Я не поняла, что она имеет в виду. Возможно, речь была о нашем представлении – но я все еще сомневалась. Она подошла и обняла меня.
– Теперь я знаю, что повешу над камином.
Я отодвинулась и взглянула на нее, нахмурив брови. И хотя глаза ее покраснели и опухли от слез, она рассмеялась.
– Да я шучу. Свою голую мать я у нас, конечно, вешать не буду… И все равно спасибо. Теперь я понимаю, как именно это ей помогло. Я подарю эту картину отцу. Ну надо же, а? Моя мама – бывшая проститутка. Я рада, что она не унесла этот секрет с собой.
Уходя, она не сдержалась и всхлипнула.
Желание верить
– Славно ты все здесь обустроила. Мне нравится, как покрашены стены гостиной.
Этьен обходил бывший этаж Клэр, хваля меня за каждую мелочь, которая привлекала его внимание.
– Да что там, белые и белые.
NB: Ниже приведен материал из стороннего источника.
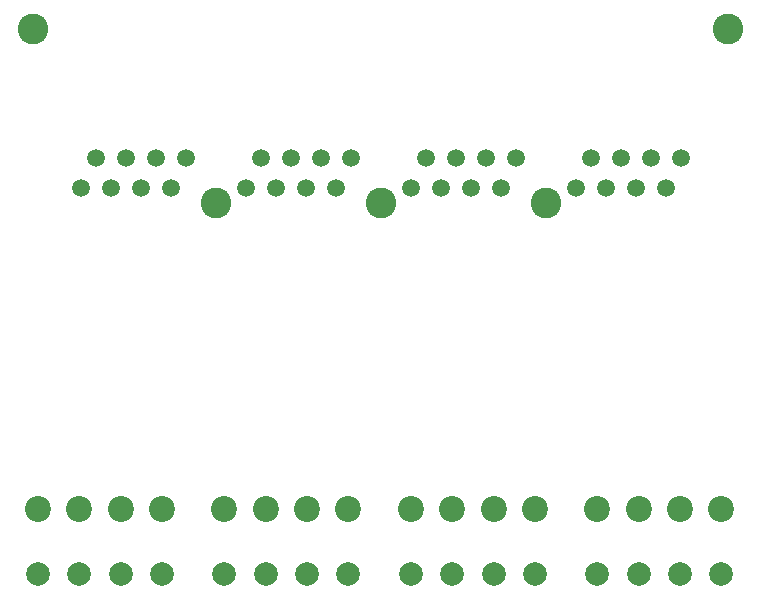
<source format=gbr>
%TF.GenerationSoftware,KiCad,Pcbnew,(6.0.9)*%
%TF.CreationDate,2024-02-02T01:57:23+05:30*%
%TF.ProjectId,RJ45-To-Terminal,524a3435-2d54-46f2-9d54-65726d696e61,2*%
%TF.SameCoordinates,Original*%
%TF.FileFunction,Paste,Bot*%
%TF.FilePolarity,Positive*%
%FSLAX46Y46*%
G04 Gerber Fmt 4.6, Leading zero omitted, Abs format (unit mm)*
G04 Created by KiCad (PCBNEW (6.0.9)) date 2024-02-02 01:57:23*
%MOMM*%
%LPD*%
G01*
G04 APERTURE LIST*
%ADD10C,2.200000*%
%ADD11C,2.000000*%
%ADD12C,1.500000*%
%ADD13C,2.600000*%
G04 APERTURE END LIST*
D10*
%TO.C,J18*%
X148105000Y-89093000D03*
X151605000Y-89093000D03*
X155105000Y-89093000D03*
X158605000Y-89093000D03*
%TD*%
D11*
%TO.C,J19*%
X148105000Y-94579000D03*
X151605000Y-94579000D03*
X155105000Y-94579000D03*
X158605000Y-94579000D03*
%TD*%
%TO.C,J17*%
X132314666Y-94579000D03*
X135814666Y-94579000D03*
X139314666Y-94579000D03*
X142814666Y-94579000D03*
%TD*%
D10*
%TO.C,J16*%
X132314666Y-89093000D03*
X135814666Y-89093000D03*
X139314666Y-89093000D03*
X142814666Y-89093000D03*
%TD*%
D11*
%TO.C,J14*%
X116524333Y-94579000D03*
X120024333Y-94579000D03*
X123524333Y-94579000D03*
X127024333Y-94579000D03*
%TD*%
D10*
%TO.C,J13*%
X127024333Y-89093000D03*
X123524333Y-89093000D03*
X120024333Y-89093000D03*
X116524333Y-89093000D03*
%TD*%
D11*
%TO.C,J12*%
X111234000Y-94579000D03*
X107734000Y-94579000D03*
X104234000Y-94579000D03*
X100734000Y-94579000D03*
%TD*%
D10*
%TO.C,J11*%
X111234000Y-89093000D03*
X107734000Y-89093000D03*
X104234000Y-89093000D03*
X100734000Y-89093000D03*
%TD*%
D12*
%TO.C,RJ45-1*%
X155158400Y-59399400D03*
X153888400Y-61939400D03*
X152618400Y-59399400D03*
X151348400Y-61939400D03*
X150078400Y-59399400D03*
X148808400Y-61939400D03*
X147538400Y-59399400D03*
X146268400Y-61939400D03*
X141188400Y-59399400D03*
X139918400Y-61939400D03*
X138648400Y-59399400D03*
X137378400Y-61939400D03*
X136108400Y-59399400D03*
X134838400Y-61939400D03*
X133568400Y-59399400D03*
X132298400Y-61939400D03*
X127218400Y-59399400D03*
X125948400Y-61939400D03*
X124678400Y-59399400D03*
X123408400Y-61939400D03*
X122138400Y-59399400D03*
X120868400Y-61939400D03*
X119598400Y-59399400D03*
X118328400Y-61939400D03*
X113248400Y-59399400D03*
X111978400Y-61939400D03*
X110708400Y-59399400D03*
X109438400Y-61939400D03*
X108168400Y-59399400D03*
X106898400Y-61939400D03*
X105628400Y-59399400D03*
X104358400Y-61939400D03*
D13*
X115788400Y-63209400D03*
X100358400Y-48479400D03*
X159158400Y-48479400D03*
X129758400Y-63209400D03*
X143728400Y-63209400D03*
%TD*%
M02*

</source>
Но все равно спасибо.
Я стояла на пороге, ощущая, что после всех сегодняшних событий едва держусь на ногах. Ничто не мешало сесть на диван, но мне было не заставить себя даже войти в эту комнату.
– Ты и сама белая как стенка. Что, так и будешь весь вечер там стоять?
Я пожала плечами.
– Давай, Фаб… Куда же делась твоя храбрость?
– Знаешь, мне сейчас как-то плевать, храбрая я или нет.
Этьен стоял на том же месте, где накануне лежала тетя.
– А если мне просто не хватило чувства ритма? Может, зря я бросила уроки танцев в школе?
Мои слова явно поставили его в тупик.
– Ты это о чем?
В дверях рядом со мной тут же возник Шарль, весь негодование: он-то как раз понял.
– Фабьена Дюбуа, слушай меня внимательно. С чувством ритма у тебя отлично. Ты сделала такой массаж сердца, что никто бы не справился лучше. Ты делала все, что тебе говорили. Ты ни разу не потеряла спокойствие и даже умудрялась шутить. Я был рядом и видел, что ты выложилась на полную. Ты знаешь, как я тебе сочувствую, но терзаться виной ни за что не дам. Всему же есть предел, черт побери…
Этьен изумленно уставился на меня, и мы все по очереди переглянулись. Потом он сказал, смеясь:
– О как! Ну что, Дюбуа, слыхала?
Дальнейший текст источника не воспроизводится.